GOP supporters gather for a rally on Dec. 10, 2020, for Vice President Mike Pence and Sen. David Perdue in Augusta, Ga. MUST CREDIT: Washington Post photo by Melina Mara

President-elect Joe Biden narrowly won the state by 12,670 votes out of almost 5 million cast. He and Trump both have campaigned in the state ahead of the runoff.

Interest in both parties is high. Ossoff and Warnock each took in more than $100 million in campaign contributions over the last two months, a record-breaking amount. Perdue raised $68.1 million and Loeffler raised $64 million.

The Senate is currently divided 52-48 in favor of Republicans. Democrats would need to win both Georgia seats to gain nominal control, with incoming Vice President Kamala Harris providing a tie-breaking vote. Investors are bracing for a potential increase in stock market volatility as a result of the contests. If Democrats snatch back the majority it would help Biden’s legislative agenda get through Congress.

As the candidates stumped over the weekend, they kept a wary eye on Trump, who spent the holiday golfing at his Florida club.

Warnock and Ossoff on Sunday urged supporters to bear down in the last nine days of the campaign, and do everything they can to get the vote out.

At the event in East Point, Warnock called the election a “turning point.”

“This is one of the moments when the people have got to straighten out what the government has gotten wrong,” he said. “Don’t be like those people who shout in church, but don’t listen to what the preacher says.”

During a campaign appearance Sunday with supporters in Columbus, Loeffler described herself and Perdue as business people and “political outsiders just like Donald Trump.” Afterward she skipped without explanation a planned session to answer questions from reporters.

Loeffler and Perdue have tied their fortunes closely to Trump, who continues to have a tight grip on Republican voters. After the president signed the relief and funding bill, they put out a joint statement lauding the president and criticizing Democrats as “hellbent on a socialist agenda.”

“Thanks to President Trump’s leadership, COVID relief is again on its way to the millions of Georgia families and businesses who need it most,” they said.

Trump has also created a rift among Georgia Republicans that could reverberate in the runoff. He’s harshly criticized Governor Brian Kemp and Secretary of State Brad Raffensperger while making unfounded claims of fraud in the November election. Loeffler and Perdue have called on Raffensperger to resign.

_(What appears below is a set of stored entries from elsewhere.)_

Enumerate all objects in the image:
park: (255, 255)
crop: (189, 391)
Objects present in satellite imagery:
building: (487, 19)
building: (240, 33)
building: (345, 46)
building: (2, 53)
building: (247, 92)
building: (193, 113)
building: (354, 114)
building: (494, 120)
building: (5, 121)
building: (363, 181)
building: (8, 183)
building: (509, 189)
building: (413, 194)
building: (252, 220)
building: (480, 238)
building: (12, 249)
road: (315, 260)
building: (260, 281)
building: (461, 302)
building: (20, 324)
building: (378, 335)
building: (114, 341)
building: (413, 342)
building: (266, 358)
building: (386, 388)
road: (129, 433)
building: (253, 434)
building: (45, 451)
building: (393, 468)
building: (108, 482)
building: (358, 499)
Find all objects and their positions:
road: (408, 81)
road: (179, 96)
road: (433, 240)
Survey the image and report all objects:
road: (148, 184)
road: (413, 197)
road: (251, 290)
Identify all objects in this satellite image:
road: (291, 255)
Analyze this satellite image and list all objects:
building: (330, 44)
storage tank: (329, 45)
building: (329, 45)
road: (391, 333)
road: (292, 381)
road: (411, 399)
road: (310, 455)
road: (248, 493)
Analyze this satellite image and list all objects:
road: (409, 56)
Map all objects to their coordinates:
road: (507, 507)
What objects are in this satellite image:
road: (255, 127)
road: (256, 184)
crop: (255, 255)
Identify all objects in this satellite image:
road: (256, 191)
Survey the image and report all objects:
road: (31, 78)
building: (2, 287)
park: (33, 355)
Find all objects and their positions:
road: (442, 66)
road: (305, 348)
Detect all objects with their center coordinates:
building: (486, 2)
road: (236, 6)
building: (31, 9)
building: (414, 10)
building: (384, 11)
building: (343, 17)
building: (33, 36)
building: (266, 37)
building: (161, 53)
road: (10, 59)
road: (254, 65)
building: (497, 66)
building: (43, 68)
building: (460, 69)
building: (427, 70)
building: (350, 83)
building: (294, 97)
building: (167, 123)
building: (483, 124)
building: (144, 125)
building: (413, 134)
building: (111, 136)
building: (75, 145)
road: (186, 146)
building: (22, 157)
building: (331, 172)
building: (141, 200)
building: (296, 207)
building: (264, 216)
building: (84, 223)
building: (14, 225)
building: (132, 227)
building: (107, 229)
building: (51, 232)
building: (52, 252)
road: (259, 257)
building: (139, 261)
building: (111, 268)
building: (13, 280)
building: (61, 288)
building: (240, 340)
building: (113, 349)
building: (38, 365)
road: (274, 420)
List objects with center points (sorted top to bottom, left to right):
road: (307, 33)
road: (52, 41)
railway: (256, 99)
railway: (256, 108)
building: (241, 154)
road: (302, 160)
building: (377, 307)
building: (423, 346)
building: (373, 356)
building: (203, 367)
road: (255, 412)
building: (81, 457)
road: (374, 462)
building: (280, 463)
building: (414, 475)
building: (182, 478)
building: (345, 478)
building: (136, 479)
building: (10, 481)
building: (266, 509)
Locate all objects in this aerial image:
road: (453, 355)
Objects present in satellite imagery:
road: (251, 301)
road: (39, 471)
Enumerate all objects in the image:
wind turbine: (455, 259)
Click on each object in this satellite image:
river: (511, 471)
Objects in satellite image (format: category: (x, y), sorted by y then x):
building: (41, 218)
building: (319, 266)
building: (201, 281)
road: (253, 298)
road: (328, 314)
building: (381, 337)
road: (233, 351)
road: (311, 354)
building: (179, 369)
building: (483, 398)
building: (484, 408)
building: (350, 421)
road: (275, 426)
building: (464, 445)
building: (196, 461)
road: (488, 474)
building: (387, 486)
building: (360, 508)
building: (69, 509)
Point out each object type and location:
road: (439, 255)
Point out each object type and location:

Veteran Republican pollster Frank Luntz said his data show that Warner has caught up to Loeffler and Ossoff moved ahead of Perdue over the past week or 10 days. Trump’s recent actions had caused the shift, he said, and are depressing Republican turnout.

“They had a four-point generic ballot advantage. That is gone, because the president — it’s amazing,” Luntz said Sunday on ABC’s “This Week” program. “We know it’s affecting turnout already. We can see on the ground.”